[Named joint coordinates]
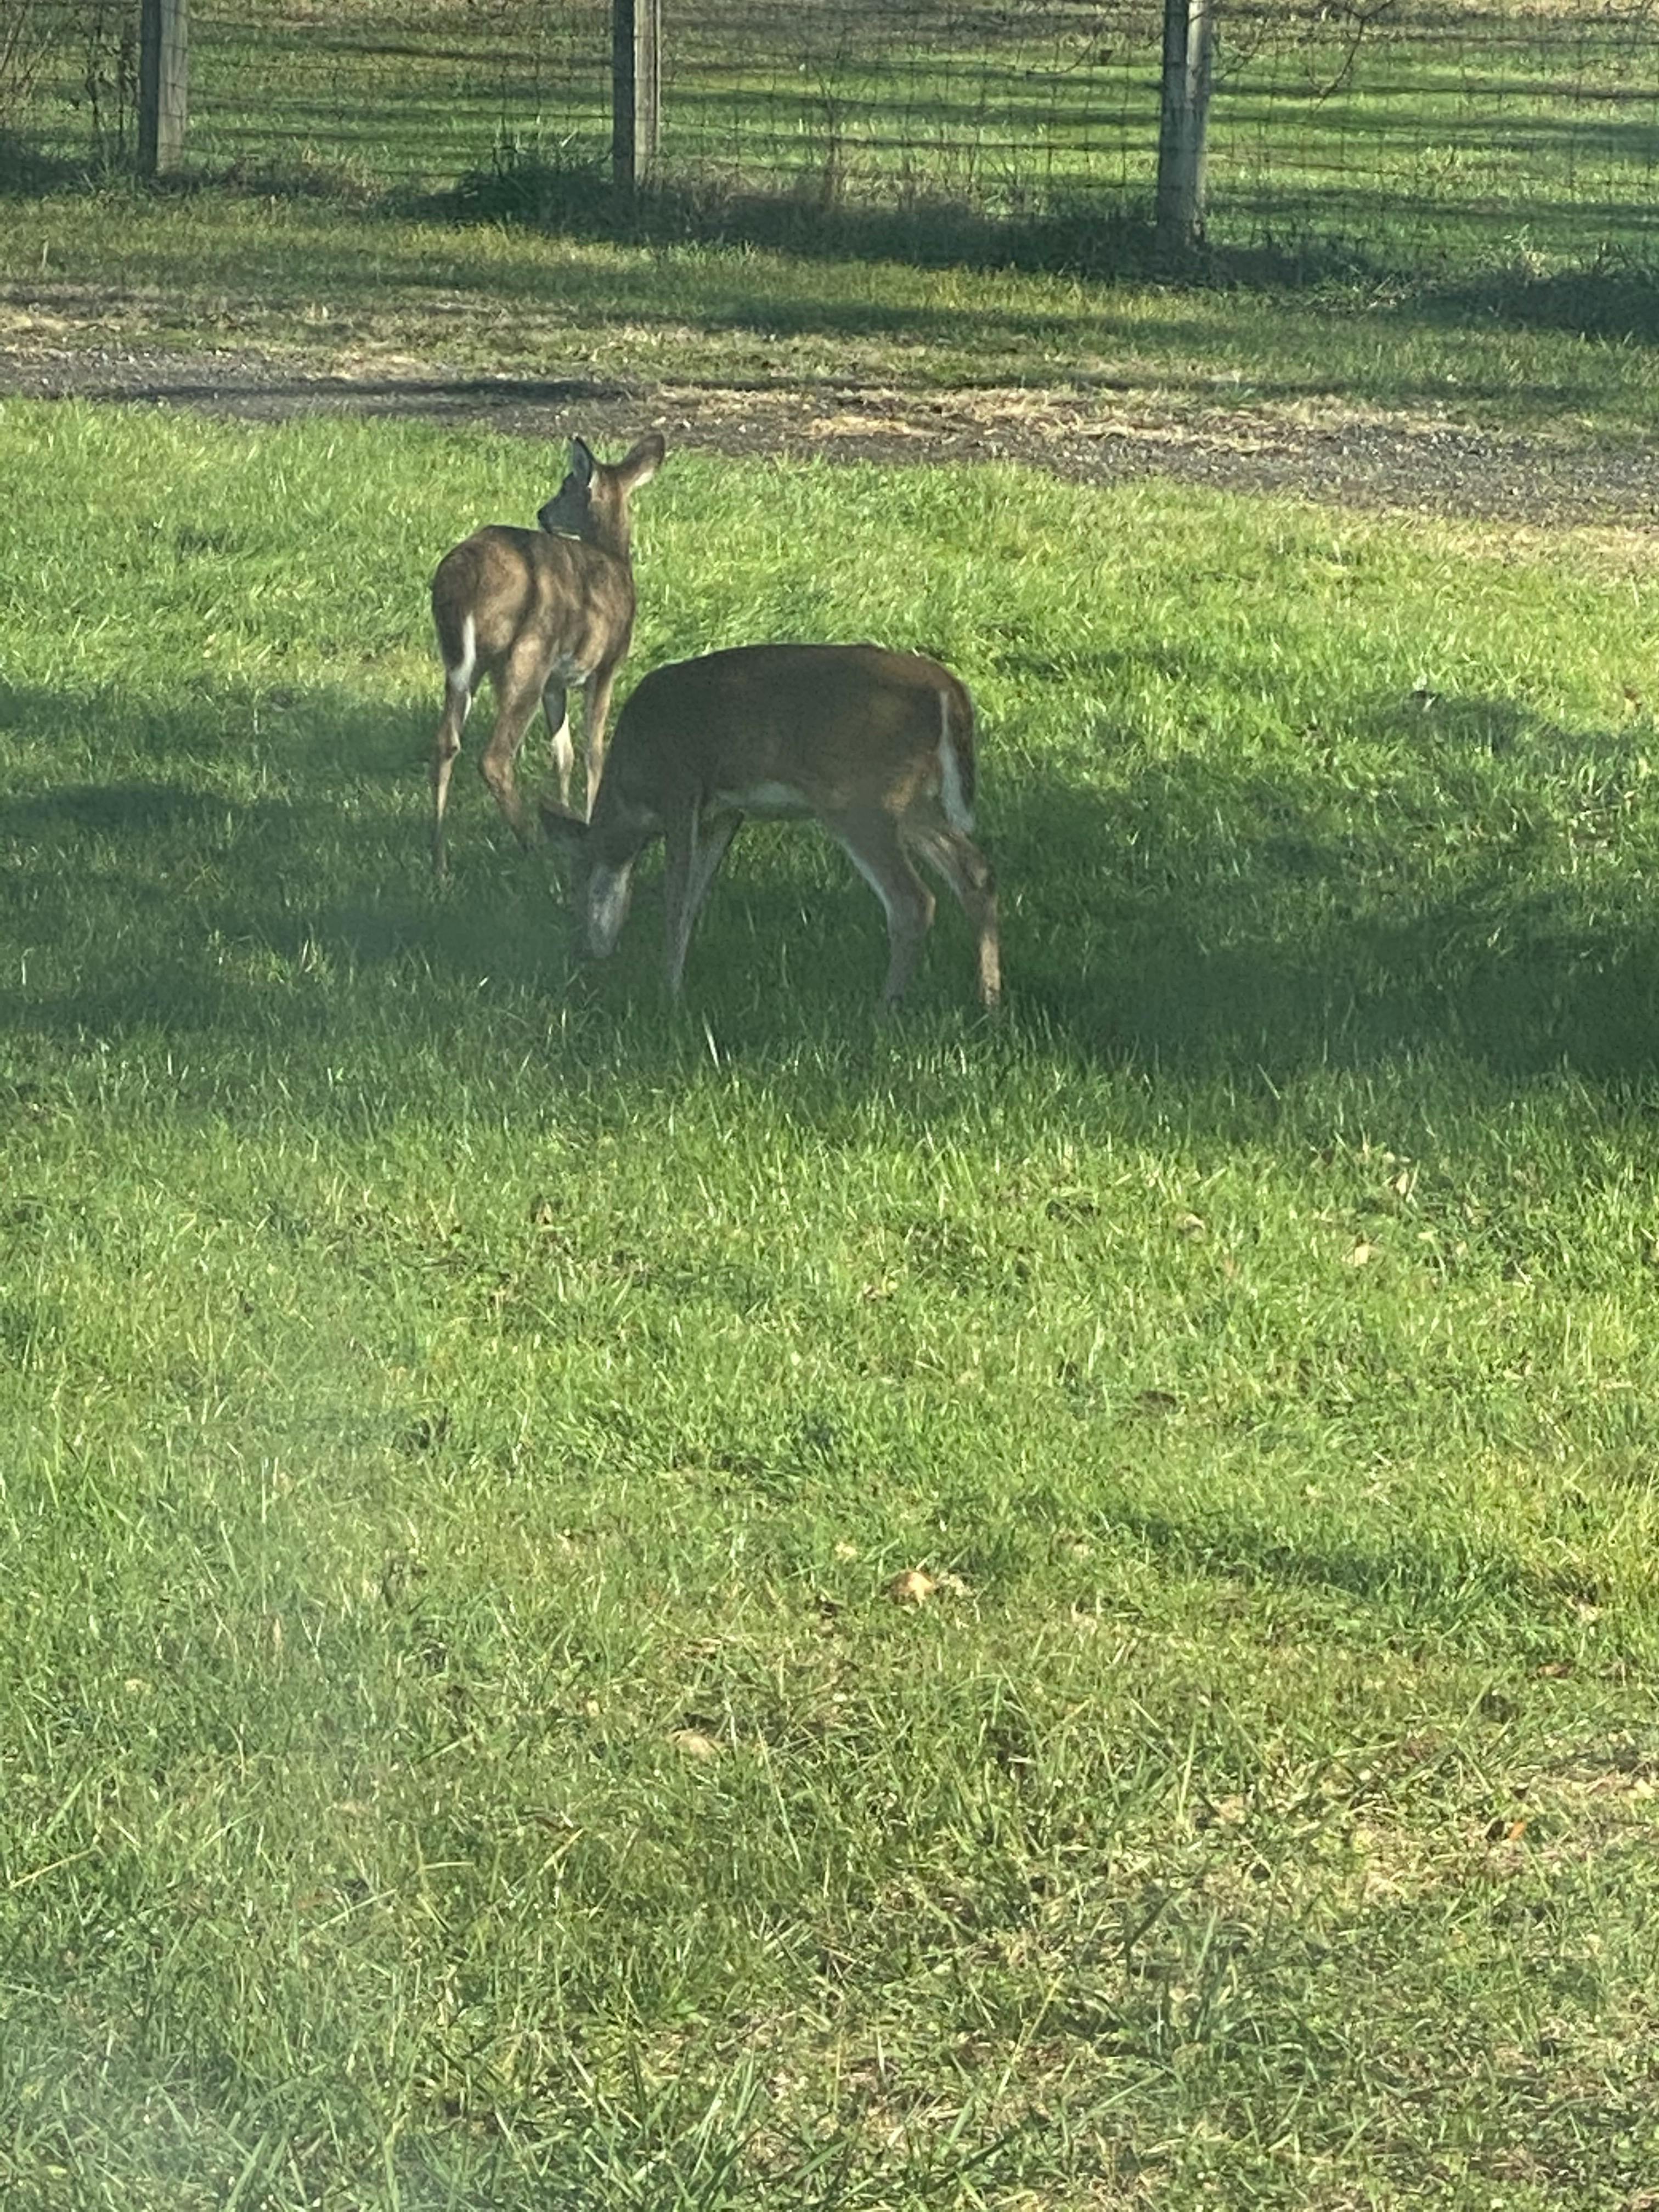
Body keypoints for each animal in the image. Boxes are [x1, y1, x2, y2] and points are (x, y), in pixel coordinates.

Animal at [427, 431, 665, 877]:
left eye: (564, 488)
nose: (543, 513)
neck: (615, 560)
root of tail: (461, 574)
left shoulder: (558, 681)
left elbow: (563, 753)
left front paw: (567, 813)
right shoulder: (607, 664)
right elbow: (594, 751)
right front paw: (588, 818)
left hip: (465, 662)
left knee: (445, 742)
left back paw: (439, 862)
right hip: (527, 653)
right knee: (495, 757)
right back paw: (532, 849)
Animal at [539, 642, 1001, 1011]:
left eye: (579, 882)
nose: (583, 951)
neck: (633, 794)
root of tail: (947, 687)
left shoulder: (681, 789)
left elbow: (675, 900)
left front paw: (667, 995)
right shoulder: (723, 812)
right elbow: (693, 901)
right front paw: (677, 987)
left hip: (862, 799)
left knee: (913, 900)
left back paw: (886, 1009)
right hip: (913, 801)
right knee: (976, 872)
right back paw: (990, 1000)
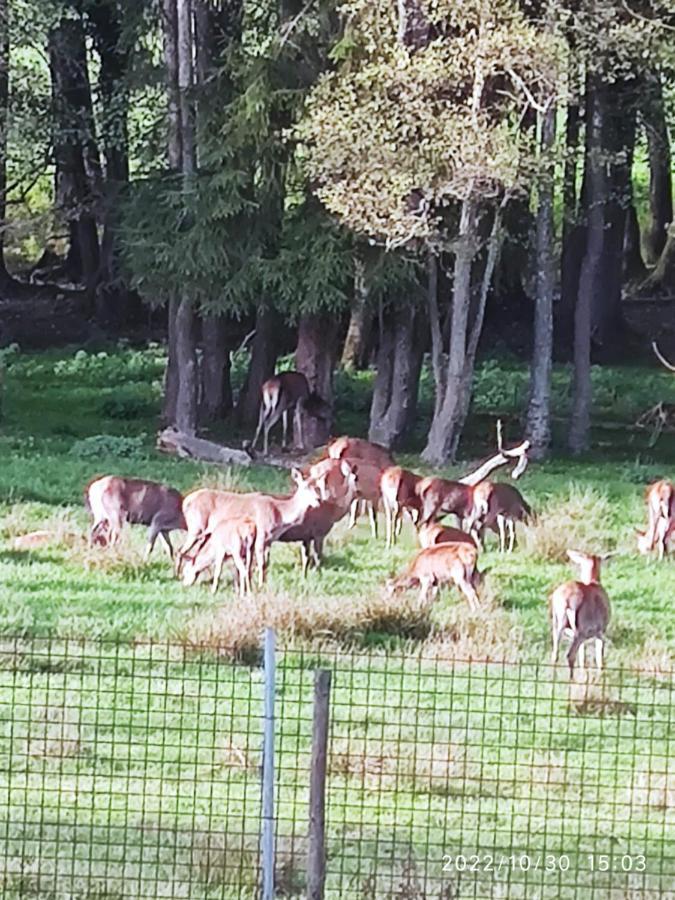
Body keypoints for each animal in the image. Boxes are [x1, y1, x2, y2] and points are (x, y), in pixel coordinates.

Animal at [180, 468, 322, 588]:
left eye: (316, 487)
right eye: (305, 487)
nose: (318, 500)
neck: (279, 516)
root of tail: (186, 501)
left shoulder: (268, 541)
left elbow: (260, 564)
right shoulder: (260, 536)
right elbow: (261, 563)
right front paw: (260, 585)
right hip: (196, 528)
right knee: (181, 550)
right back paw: (177, 575)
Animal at [548, 552, 612, 680]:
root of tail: (567, 598)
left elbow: (582, 657)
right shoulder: (600, 633)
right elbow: (599, 658)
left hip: (558, 628)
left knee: (555, 655)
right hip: (579, 634)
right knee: (570, 655)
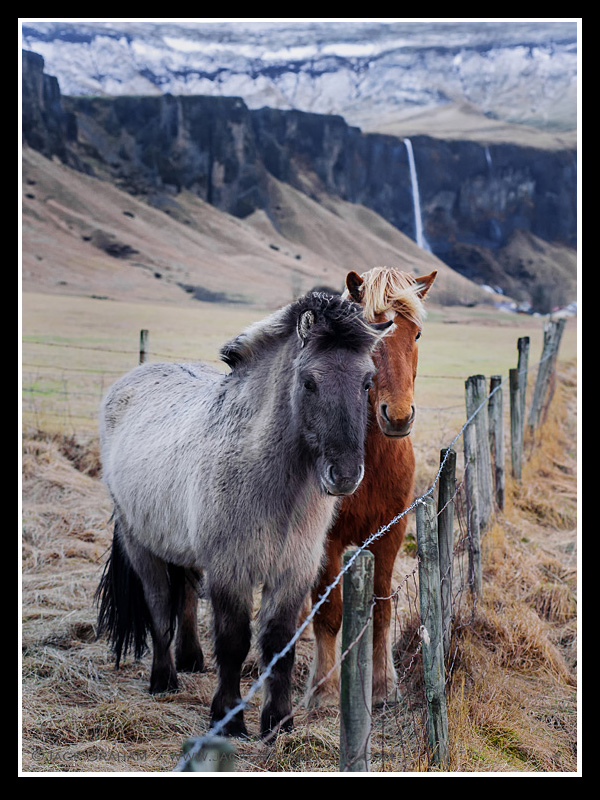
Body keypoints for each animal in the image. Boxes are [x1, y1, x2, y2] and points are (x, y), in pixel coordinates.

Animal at [95, 291, 392, 739]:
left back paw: (191, 660)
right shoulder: (230, 569)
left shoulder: (293, 571)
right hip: (140, 544)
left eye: (367, 382)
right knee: (160, 608)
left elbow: (279, 643)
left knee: (184, 597)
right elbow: (234, 641)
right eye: (309, 382)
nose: (344, 475)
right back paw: (164, 679)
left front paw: (278, 721)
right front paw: (228, 718)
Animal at [308, 267, 437, 707]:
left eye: (417, 335)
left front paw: (383, 683)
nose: (397, 416)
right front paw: (325, 689)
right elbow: (329, 613)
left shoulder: (390, 534)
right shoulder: (327, 542)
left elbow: (381, 607)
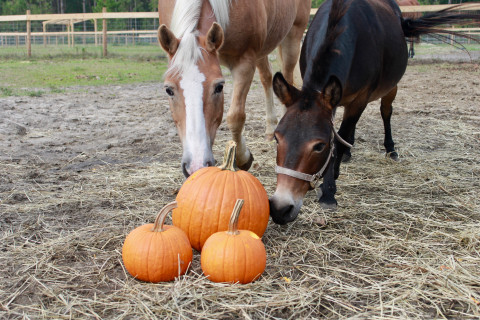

* [Task prompt]: Take every line from the records above that has the word "knee" and copy it.

* [Response]:
left knee: (445, 742)
right knee: (495, 757)
left knee: (913, 900)
right knee: (976, 872)
right knee: (181, 550)
left knee: (555, 655)
right knee: (570, 655)
right knee: (160, 608)
left knee: (184, 597)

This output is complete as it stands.